Welcome back to Satisfaction for Insatiable Readers.
Today, we're joining a blog tour already in progress from the folks at Random House Children's Books starring a recent Young Adult release that has bite. How so? Well, it's a work of Fiction and yet it's so vivid, so there in your face about issues that many work so hard to keep hidden under the rug, you can't help but wish the characters WERE real in order to interact with them, call them friend, and let them know it will be okay. If I've caught your attention, good...I've done my "job" and now I'll be ushering you into my experience between the pages as we review today's book of choice...
About the book...
Seventeen-year-old Catherine Pulaski knows Zero is coming for her. Zero, the devastating depression born of Catherine’s bipolar disorder, almost triumphed once; that was her first suicide attempt.
Being bipolar is forever. It never goes away. The med du jour might work right now, but Zero will be back for her. It’s only a matter of time.
And so, in an old ballet-shoe box, Catherine stockpiles medications, preparing to take her own life before Zero can inflict its living death on her again. Before she goes, though, she starts a short bucket list.
The bucket list, the support of her family, new friends, and a new course of treatment all begin to lessen Catherine’s sense of isolation. The problem is, her plan is already in place, and has been for so long that she might not be able to see a future beyond it.
This is a story of loss and grief and hope, and how some of the many shapes of love—maternal, romantic, and platonic—affect a young woman’s struggle with mental illness and the stigma of treatment.

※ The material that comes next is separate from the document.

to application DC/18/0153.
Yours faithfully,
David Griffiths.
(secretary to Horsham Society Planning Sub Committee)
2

It's a story about the stigma of mental disorders and just how caustic that can be to those that suffer from them...and yet, at the same time, not. Yes, it's about several disorders, our leading lady's specifically being the bipolar variety, and the various treatments used to help those afflicted manage the symptoms of them on a day to day basis. We get to see the cocktails of meds they are put on, the journals they are told to keep, the quick dial numbers to save in case of a downshift in their day, and even the more "out there" treatments that scare the heebee geebees out of your average Tom, Dick, or Harry, removed from the situation, let alone the one that would experience it. The real scope of the story though isn't about the potentially off workings of the mind, but about those souls baring these crosses and the lives they lead.

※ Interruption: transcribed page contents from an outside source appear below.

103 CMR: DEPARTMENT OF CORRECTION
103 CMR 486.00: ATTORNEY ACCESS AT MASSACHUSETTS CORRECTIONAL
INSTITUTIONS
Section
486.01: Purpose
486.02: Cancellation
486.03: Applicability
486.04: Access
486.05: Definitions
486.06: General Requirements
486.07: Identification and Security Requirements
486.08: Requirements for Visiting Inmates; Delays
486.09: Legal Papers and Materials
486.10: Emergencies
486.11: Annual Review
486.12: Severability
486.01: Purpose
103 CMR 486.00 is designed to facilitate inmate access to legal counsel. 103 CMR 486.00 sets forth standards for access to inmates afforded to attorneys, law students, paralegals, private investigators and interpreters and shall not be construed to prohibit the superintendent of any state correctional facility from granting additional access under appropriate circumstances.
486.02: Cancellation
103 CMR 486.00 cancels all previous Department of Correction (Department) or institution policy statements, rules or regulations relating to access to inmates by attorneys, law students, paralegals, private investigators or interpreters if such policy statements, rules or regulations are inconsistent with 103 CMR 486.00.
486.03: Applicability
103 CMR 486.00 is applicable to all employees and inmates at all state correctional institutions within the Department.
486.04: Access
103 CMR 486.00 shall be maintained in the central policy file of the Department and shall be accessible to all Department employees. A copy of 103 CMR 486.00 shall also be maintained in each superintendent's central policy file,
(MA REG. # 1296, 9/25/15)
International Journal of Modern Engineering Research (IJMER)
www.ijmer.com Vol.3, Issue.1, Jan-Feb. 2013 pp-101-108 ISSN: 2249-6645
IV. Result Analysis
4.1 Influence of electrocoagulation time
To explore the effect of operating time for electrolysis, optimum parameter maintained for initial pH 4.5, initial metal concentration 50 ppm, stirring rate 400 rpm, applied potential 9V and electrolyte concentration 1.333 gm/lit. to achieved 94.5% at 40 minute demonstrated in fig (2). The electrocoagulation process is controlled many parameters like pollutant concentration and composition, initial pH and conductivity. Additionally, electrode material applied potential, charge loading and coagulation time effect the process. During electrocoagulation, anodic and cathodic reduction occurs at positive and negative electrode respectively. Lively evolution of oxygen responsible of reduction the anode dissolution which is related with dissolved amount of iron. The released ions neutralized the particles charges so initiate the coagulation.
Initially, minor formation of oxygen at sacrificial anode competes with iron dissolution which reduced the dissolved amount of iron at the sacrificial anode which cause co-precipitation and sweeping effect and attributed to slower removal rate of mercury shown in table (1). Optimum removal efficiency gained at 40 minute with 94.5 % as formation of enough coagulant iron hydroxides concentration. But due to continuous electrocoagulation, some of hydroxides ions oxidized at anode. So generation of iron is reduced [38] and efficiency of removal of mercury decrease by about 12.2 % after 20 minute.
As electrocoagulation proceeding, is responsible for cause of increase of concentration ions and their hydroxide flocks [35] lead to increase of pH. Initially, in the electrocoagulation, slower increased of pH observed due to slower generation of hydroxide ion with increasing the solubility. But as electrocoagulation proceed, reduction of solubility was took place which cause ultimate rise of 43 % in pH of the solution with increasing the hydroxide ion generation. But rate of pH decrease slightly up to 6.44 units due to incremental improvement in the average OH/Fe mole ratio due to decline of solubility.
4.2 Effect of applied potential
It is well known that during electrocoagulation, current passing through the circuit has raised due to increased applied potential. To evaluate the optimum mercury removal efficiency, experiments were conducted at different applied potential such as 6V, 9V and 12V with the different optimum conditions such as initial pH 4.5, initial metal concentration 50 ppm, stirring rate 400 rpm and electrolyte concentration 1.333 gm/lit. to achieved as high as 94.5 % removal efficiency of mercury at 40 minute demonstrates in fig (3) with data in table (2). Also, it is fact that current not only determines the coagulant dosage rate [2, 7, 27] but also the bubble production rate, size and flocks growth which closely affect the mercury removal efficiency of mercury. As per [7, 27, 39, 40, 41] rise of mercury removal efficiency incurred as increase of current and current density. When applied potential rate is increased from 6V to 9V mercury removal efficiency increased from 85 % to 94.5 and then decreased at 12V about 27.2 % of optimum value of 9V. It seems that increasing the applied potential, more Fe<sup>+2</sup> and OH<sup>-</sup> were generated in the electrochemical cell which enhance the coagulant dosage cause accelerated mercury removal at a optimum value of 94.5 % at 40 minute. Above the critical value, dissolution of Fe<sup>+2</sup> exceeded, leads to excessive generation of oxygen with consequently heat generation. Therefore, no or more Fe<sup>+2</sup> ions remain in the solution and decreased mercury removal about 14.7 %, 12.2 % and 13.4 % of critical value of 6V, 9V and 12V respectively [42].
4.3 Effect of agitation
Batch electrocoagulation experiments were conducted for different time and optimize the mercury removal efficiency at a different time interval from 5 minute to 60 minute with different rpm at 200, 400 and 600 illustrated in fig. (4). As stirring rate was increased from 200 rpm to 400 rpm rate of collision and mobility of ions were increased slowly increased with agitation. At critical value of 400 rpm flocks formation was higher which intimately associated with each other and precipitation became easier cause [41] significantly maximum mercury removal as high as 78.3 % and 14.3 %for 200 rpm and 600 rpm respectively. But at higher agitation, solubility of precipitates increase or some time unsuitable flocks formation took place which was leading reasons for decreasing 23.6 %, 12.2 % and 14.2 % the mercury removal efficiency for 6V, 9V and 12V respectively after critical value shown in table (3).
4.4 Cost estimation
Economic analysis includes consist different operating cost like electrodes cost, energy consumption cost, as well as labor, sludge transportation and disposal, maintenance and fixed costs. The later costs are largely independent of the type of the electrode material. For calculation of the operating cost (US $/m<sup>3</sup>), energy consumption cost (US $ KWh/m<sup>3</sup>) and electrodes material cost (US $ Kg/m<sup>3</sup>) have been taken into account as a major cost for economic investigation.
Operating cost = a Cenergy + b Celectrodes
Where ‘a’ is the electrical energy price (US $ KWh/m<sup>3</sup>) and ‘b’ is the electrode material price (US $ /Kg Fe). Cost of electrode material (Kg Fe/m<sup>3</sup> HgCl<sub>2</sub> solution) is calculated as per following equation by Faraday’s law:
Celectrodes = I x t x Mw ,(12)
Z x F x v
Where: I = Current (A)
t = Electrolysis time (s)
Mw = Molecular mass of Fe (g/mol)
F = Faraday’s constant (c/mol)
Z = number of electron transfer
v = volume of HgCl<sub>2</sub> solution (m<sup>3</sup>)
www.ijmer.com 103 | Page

It's a story about regular teens like you or I (use to be) that are going through growing pains, friendship changes, talent discoveries, weakness revelations, popularity contests, and oh yeah, a nice dose of mental instability on the side. Sounds like a good time, right? Yeah, not so much...but it's important to know that while it plays a big part in their lives, it's not WHO THEY ARE. It doesn't completely define them, something the group therapy is amazeballs at pointing out. Everyone has something they are dealing with, and as small as it might seem to you or I, it's monumental to the person going through it. These kids just have the "luxury" of putting a label on it. It's our job to not make that label amount to more than a mole hill. We need to see it, remember it, and then put it to the back of our minds because once again, it's not the person...it's the ailment. It's something that with the right structure or game plan can be managed, so much so that it becomes a habit rather than a hindrance, and allows us to form all those amazing bonds, and create those far out stories that we'll share in our old age.

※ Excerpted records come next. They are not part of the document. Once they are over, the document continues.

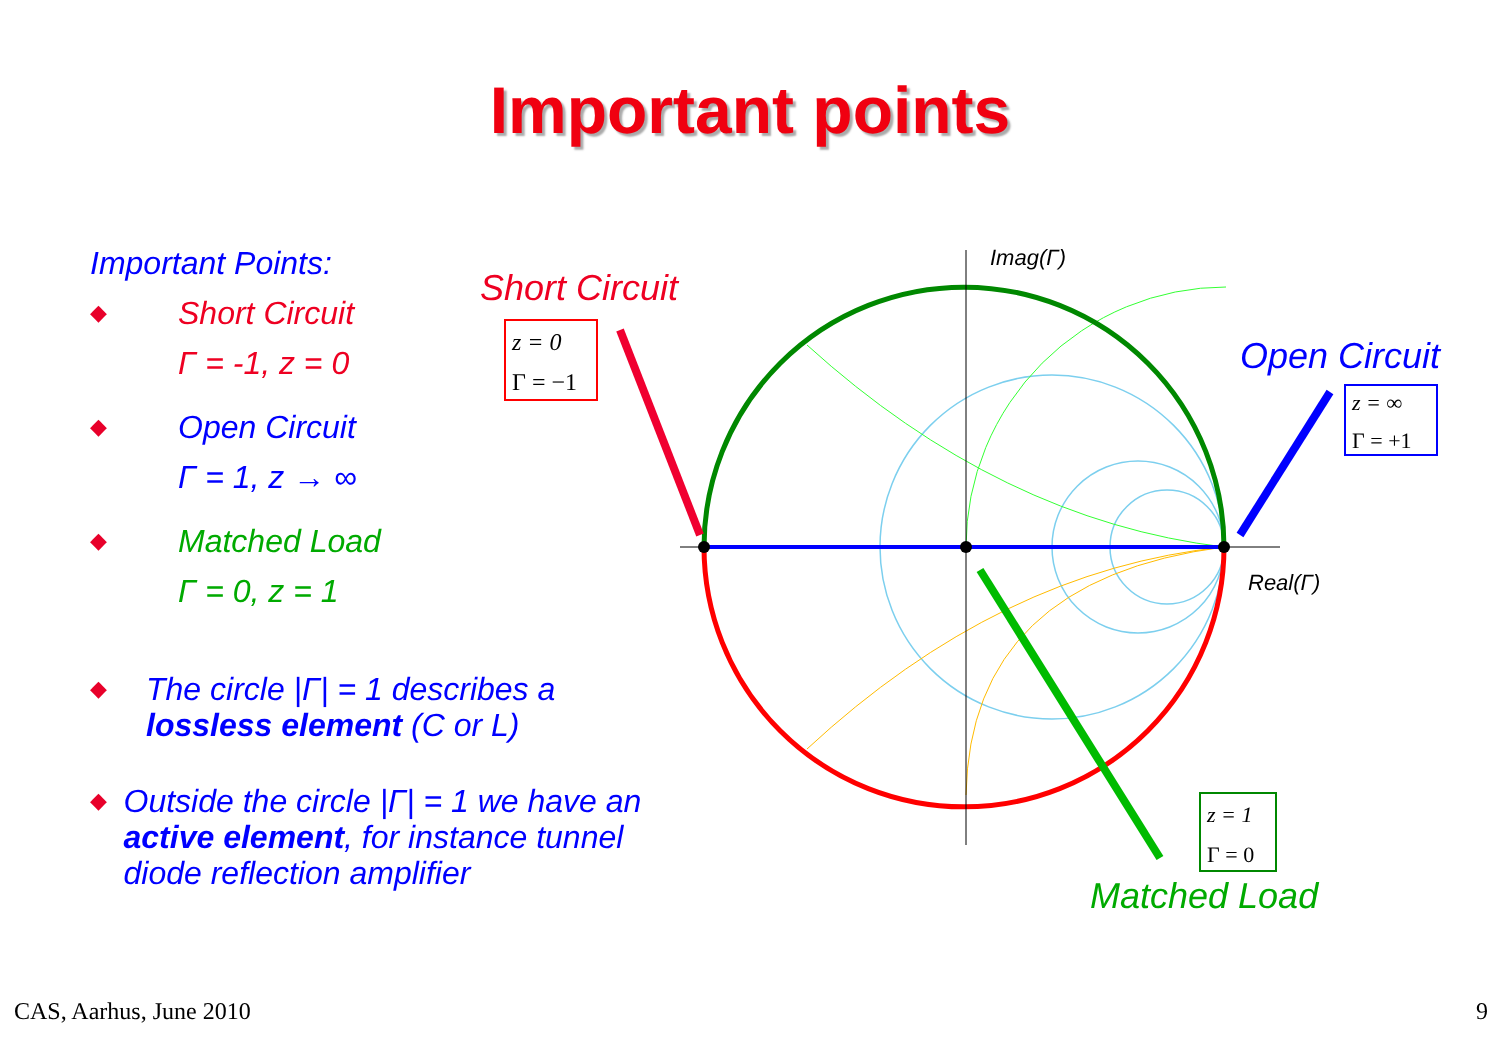Important points
Important Points:
◆
Short Circuit
Γ = -1, z = 0
◆
Open Circuit
Γ = 1, z → ∞
◆
Matched Load
Γ = 0, z = 1
◆
The circle |Γ| = 1 describes a lossless element (C or L)
◆
Outside the circle |Γ| = 1 we have an active element, for instance tunnel diode reflection amplifier
Short Circuit
z = 0
Γ = −1
Open Circuit
z = ∞
Γ = +1
z = 1
Γ = 0
Matched Load
Imag(Γ)
Real(Γ)
CAS, Aarhus, June 2010 9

It's a story about one young lady who sees her life through a focused lens due to circumstances beyond her control, but who also needs to be opened to the world around her to see that pain does end, grieving is good for the soul, and there are those that care even when all seems lost. Reaching out can be hard and reading Catherine's story, fictitious or not, was just as, but it also shines a light on the fact that these are real issues. People deal with this every day of their lives, young and old. Does that mean they should be shunned or cast aside, unable to enjoy the simple pleasures in life of love, friendship, and acceptance? That's a big fat NO. It means that we should take time everyday to be certain our own heads aren't too full of ourselves and that we extend a kind word/hand to others. You never know what your next interaction will trigger, or how you may touch someone's heart just when they need it.
Recommended read for teens and beyond. Little warning...there is some language, and frank conversations about what this fab group of teens is going through, so younger readers of the genre may want to be cautioned.
About the author...
Karen Fortunati is a former attorney who attends graduate school at Trinity College in Hartford, Connecticut, and works part-time as a museum educator. She lives in Connecticut with her family and rescue dogs.
Special thanks to Allison at Random House Children's Books for the ARC for review and the chance to bring this tour to you. (THANKS!) For more information on this title, the author, or the publisher, feel free to click through the links provided above. This title hit bookstore and virtual shelves just last month, via Delacorte Press, so be on the lookout for it at your favorite retailers.
Until next time, remember...if it looks good, READ IT!
I'm always intrigued by books featuring characters with various illnesses. Get them right and I think they make for great reading but get them wrong and I become really frustrated and annoyed to the point where I have actually fond myself shouting at the book. Still, sounds like this one is a winner, thank you for featuring it.
Is it sad that I avoid "issue" books? It's not that I don't believe in and support people who struggle, but I don't want to read about them. There's enough of that in life as is. Regardless, I wish Karen epic success with her book!